* **EJERCICIO**
¿En qué líneas de los ítems aparece la palabra "worden"? Indícalas copiando cada una completa.

###

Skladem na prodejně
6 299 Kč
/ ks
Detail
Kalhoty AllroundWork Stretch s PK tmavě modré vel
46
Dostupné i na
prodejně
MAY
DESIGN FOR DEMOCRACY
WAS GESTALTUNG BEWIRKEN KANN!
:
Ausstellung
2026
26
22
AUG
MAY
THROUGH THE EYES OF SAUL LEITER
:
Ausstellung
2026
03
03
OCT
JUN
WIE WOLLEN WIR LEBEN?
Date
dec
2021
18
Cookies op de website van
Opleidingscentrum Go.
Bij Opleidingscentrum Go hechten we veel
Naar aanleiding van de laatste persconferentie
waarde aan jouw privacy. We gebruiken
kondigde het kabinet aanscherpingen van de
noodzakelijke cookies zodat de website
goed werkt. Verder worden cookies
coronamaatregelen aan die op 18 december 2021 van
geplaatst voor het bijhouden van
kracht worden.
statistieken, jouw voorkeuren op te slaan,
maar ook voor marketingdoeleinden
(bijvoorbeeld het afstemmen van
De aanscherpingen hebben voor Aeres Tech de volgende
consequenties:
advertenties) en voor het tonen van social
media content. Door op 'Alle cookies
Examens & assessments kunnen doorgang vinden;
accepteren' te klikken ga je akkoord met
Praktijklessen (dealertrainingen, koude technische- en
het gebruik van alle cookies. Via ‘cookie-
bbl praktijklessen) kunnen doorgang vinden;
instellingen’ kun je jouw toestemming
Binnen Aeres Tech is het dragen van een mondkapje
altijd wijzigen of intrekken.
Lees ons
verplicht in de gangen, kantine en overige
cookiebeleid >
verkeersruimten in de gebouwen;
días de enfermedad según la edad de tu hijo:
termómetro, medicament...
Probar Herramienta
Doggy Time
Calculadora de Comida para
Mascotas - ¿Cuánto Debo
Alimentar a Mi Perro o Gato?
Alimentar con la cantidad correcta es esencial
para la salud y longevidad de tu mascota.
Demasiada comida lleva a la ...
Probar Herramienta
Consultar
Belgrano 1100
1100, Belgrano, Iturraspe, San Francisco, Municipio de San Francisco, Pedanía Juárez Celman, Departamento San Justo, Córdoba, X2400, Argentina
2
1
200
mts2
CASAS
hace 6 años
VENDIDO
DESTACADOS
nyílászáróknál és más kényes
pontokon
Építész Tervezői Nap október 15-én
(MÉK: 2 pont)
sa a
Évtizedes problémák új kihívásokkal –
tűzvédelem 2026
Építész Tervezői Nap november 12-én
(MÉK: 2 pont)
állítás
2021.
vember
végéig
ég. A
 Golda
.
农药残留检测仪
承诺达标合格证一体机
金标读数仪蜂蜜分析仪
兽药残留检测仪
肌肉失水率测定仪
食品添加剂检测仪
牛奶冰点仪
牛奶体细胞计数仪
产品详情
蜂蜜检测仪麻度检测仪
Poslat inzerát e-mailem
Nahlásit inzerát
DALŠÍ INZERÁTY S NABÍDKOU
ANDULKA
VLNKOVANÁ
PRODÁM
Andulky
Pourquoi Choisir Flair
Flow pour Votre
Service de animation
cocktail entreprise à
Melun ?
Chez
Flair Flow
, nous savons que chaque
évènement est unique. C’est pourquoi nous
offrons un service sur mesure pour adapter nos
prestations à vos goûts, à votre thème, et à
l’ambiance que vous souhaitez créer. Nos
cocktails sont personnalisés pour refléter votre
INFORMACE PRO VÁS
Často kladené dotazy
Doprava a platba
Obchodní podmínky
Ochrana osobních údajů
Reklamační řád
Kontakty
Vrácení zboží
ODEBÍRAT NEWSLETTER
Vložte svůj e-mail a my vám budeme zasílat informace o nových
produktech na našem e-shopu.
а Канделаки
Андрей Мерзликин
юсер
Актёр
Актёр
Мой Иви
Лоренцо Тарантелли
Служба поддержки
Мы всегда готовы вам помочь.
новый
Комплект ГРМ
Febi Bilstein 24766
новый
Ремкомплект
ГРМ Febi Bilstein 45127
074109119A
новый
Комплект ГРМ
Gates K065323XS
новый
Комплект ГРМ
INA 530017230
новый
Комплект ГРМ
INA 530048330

###

* **SOLUCIÓN**
goed werkt. Verder worden cookies
kracht worden.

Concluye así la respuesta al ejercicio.